New Zealand's parliament has legalized same-sex marriage, making it the first country in the Asia-Pacific region to do so.
Despite opposition from Christian lobby groups, lawmakers in New Zealand approved the bill, which amended the country's 1955 marriage act. It was passed with 77 votes in favor and 44 against.
"Two-thirds of parliament have endorsed marriage equality," Louisa Wall, the openly gay opposition Labor Party MP who promoted the bill, told reporters after the vote. "It shows that we are building on our human rights as a country."
More from GlobalPost: New Zealand moves toward marriage equality
When the results of the vote were announced, people watching from the public gallery and some of the lawmakers immediately broke into song, singing the New Zealand love song "Pokarekare Ana" in the indigenous Maori language.

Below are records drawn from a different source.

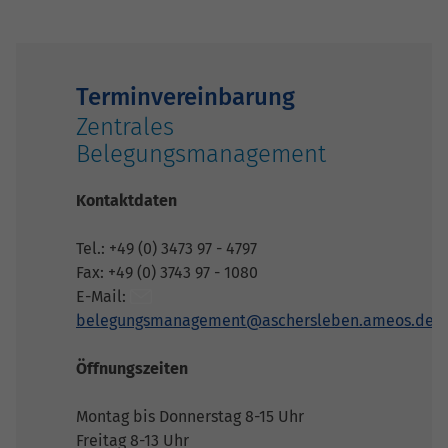
Terminvereinbarung
Zentrales
Belegungsmanagement
Kontaktdaten
Tel.: +49 (0) 3473 97 - 4797
Fax: +49 (0) 3743 97 - 1080
E-Mail:
belegungsmanagement@aschersleben.ameos.de
Öffnungszeiten
Montag bis Donnerstag 8-15 Uhr
Freitag 8-13 Uhr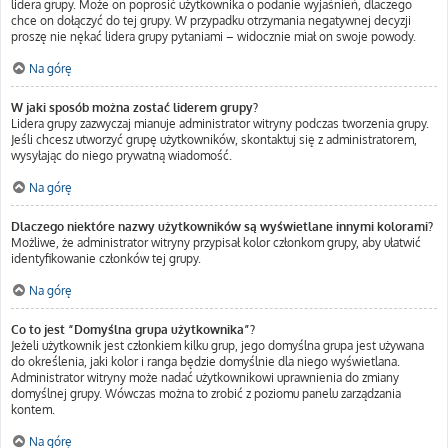
lidera grupy. Może on poprosić użytkownika o podanie wyjaśnień, dlaczego
chce on dołączyć do tej grupy. W przypadku otrzymania negatywnej decyzji
proszę nie nękać lidera grupy pytaniami – widocznie miał on swoje powody.
Na górę
W jaki sposób można zostać liderem grupy?
Lidera grupy zazwyczaj mianuje administrator witryny podczas tworzenia grupy.
Jeśli chcesz utworzyć grupę użytkowników, skontaktuj się z administratorem,
wysyłając do niego prywatną wiadomość.
Na górę
Dlaczego niektóre nazwy użytkowników są wyświetlane innymi kolorami?
Możliwe, że administrator witryny przypisał kolor członkom grupy, aby ułatwić
identyfikowanie członków tej grupy.
Na górę
Co to jest “Domyślna grupa użytkownika”?
Jeżeli użytkownik jest członkiem kilku grup, jego domyślna grupa jest używana
do określenia, jaki kolor i ranga będzie domyślnie dla niego wyświetlana.
Administrator witryny może nadać użytkownikowi uprawnienia do zmiany
domyślnej grupy. Wówczas można to zrobić z poziomu panelu zarządzania
kontem.
Na górę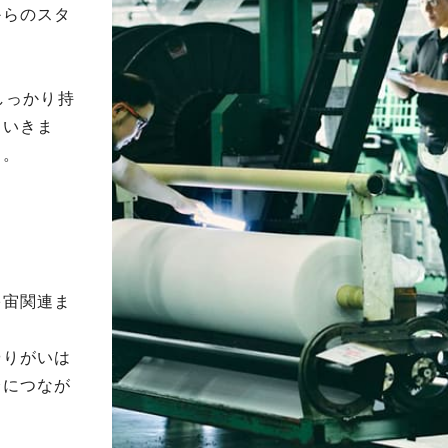
からのスタ
しっかり持
ていきま
ん。
宇宙関連ま
やりがいは
会につなが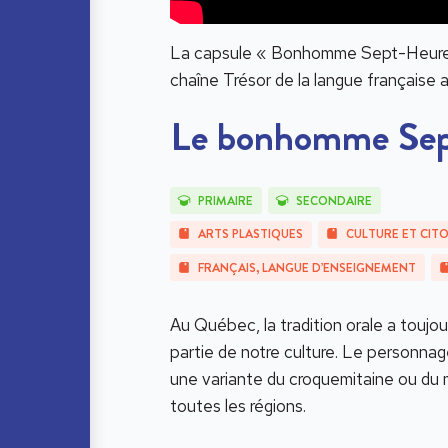
La capsule « Bonhomme Sept-Heures,
chaîne Trésor de la langue française
Le bonhomme Sep
PRIMAIRE
SECONDAIRE
ARTS PLASTIQUES
CULTURE ET CIT
FRANÇAIS, LANGUE D’ENSEIGNEMENT
Au Québec, la tradition orale a toujou
partie de notre culture. Le personn
une variante du croquemitaine ou du m
toutes les régions.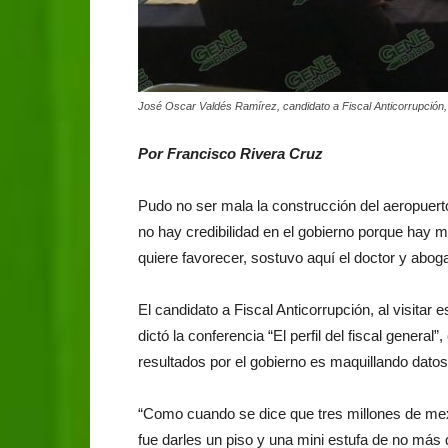
José Oscar Valdés Ramírez, candidato a Fiscal Anticorrupción, es
Por Francisco Rivera Cruz
Pudo no ser mala la construcción del aeropuert
no hay credibilidad en el gobierno porque hay 
quiere favorecer, sostuvo aquí el doctor y abo
El candidato a Fiscal Anticorrupción, al visitar
dictó la conferencia “El perfil del fiscal general
resultados por el gobierno es maquillando dato
“Como cuando se dice que tres millones de mex
fue darles un piso y una mini estufa de no más 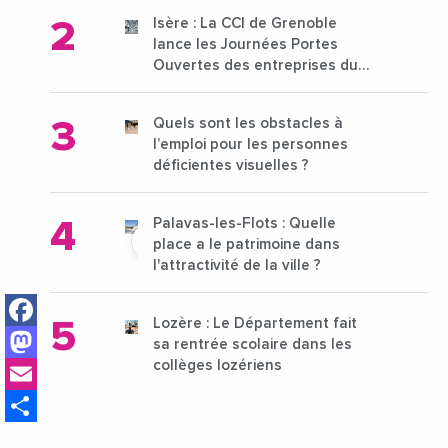
Isère : La CCI de Grenoble
lance les Journées Portes
Ouvertes des entreprises du
15 au 21 octobre 2024
Quels sont les obstacles à
l’emploi pour les personnes
déficientes visuelles ?
Palavas-les-Flots : Quelle
place a le patrimoine dans
l'attractivité de la ville ?
Facebook
Lozère : Le Département fait
Mastodon
sa rentrée scolaire dans les
Email
collèges lozériens
Share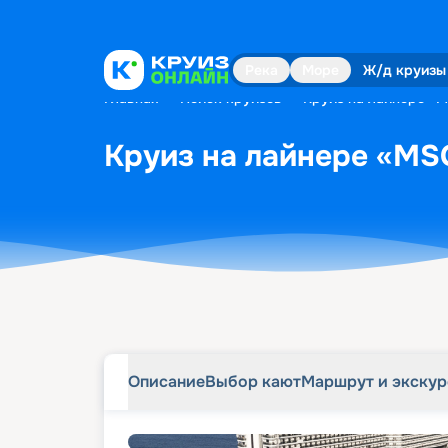
Описание
Выбор кают
Маршрут и экску
Река
Море
Ж/д круизы
Главная
•
Поиск круизов
•
Круиз на лайнере «M
Круиз на лайнере «MSC
Описание
Выбор кают
Маршрут и экску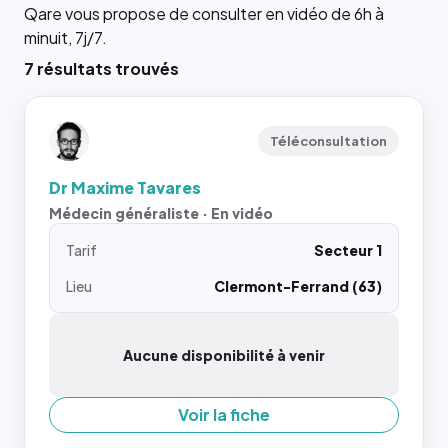
Qare vous propose de consulter en vidéo de 6h à
minuit, 7j/7.
7 résultats trouvés
Téléconsultation
Dr Maxime Tavares
Médecin généraliste · En vidéo
Tarif
Secteur 1
Lieu
Clermont-Ferrand (63)
Aucune disponibilité à venir
Voir la fiche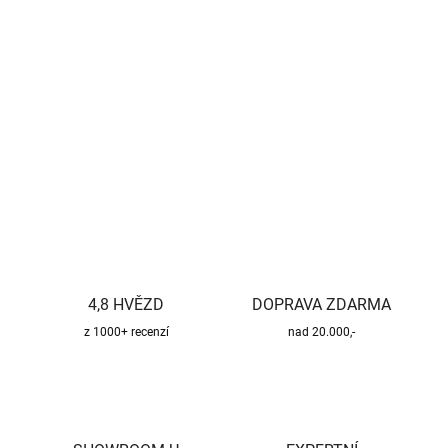
Měrná
SKLADEM U VÝROBCE
cena:
−
+
Přidat do košíku
DETAILNÍ INFORMACE
ZEPTAT SE
HLÍDAT
4,8 HVĚZD
DOPRAVA ZDARMA
z 1000+ recenzí
nad 20.000,-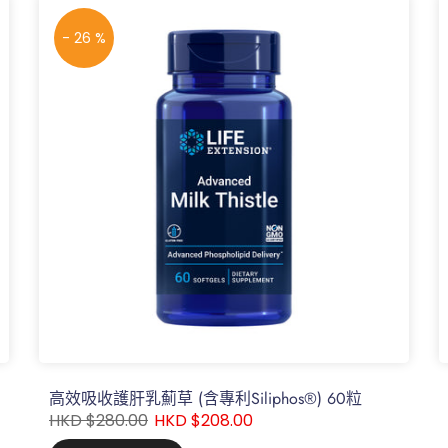
- 26 %
高效吸收護肝乳薊草 (含專利Siliphos®) 60粒
HKD $280.00
HKD $208.00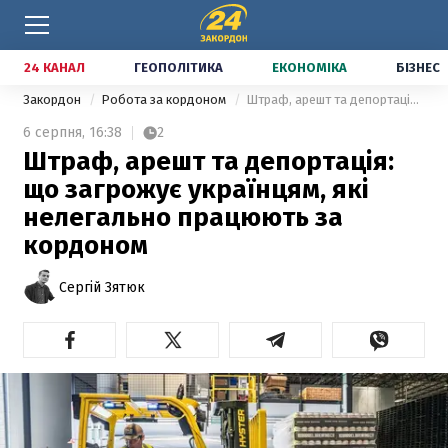
24 КАНАЛ
ГЕОПОЛІТИКА
ЕКОНОМІКА
БІЗНЕС
Закордон
Робота за кордоном
Штраф, арешт та депортація: що загрожує українцям, які нелегально працюють за кордоном
6 серпня,
16:38
2
Штраф, арешт та депортація:
що загрожує українцям, які
нелегально працюють за
кордоном
Сергій Зятюк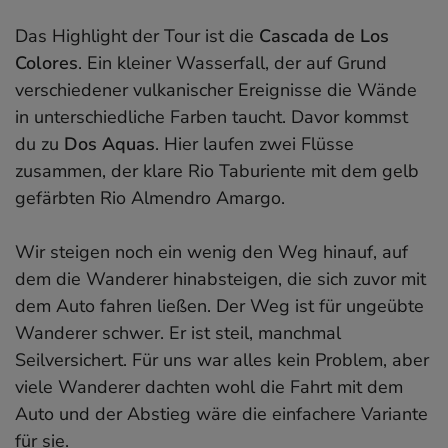
Das Highlight der Tour ist die
Cascada de Los
Colores
. Ein kleiner Wasserfall, der auf Grund
verschiedener vulkanischer Ereignisse die Wände
in unterschiedliche Farben taucht. Davor kommst
du zu
Dos Aquas
. Hier laufen zwei Flüsse
zusammen, der klare Rio Taburiente mit dem gelb
gefärbten Rio Almendro Amargo.
Wir steigen noch ein wenig den Weg hinauf, auf
dem die Wanderer hinabsteigen, die sich zuvor mit
dem Auto fahren ließen. Der Weg ist für ungeübte
Wanderer schwer. Er ist steil, manchmal
Seilversichert. Für uns war alles kein Problem, aber
viele Wanderer dachten wohl die Fahrt mit dem
Auto und der Abstieg wäre die einfachere Variante
für sie.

"For us, we can now feel equal to everyone else," Tania Penafiel Bermudez, a bank teller who said she already considers herself married to partner Sonja Fry but now can get a certificate to prove it, told the Associated Press. "This means we can feel safe and fair and right in calling each other wife and wife."
The bill had been expected to pass as it was also supported in a preliminary vote held last month. It should come into effect in August.
New Zealand is the 13th country to legalize same-sex marriage, after Uruguay passed its own law last week.
Australia rejected a similar proposal last year.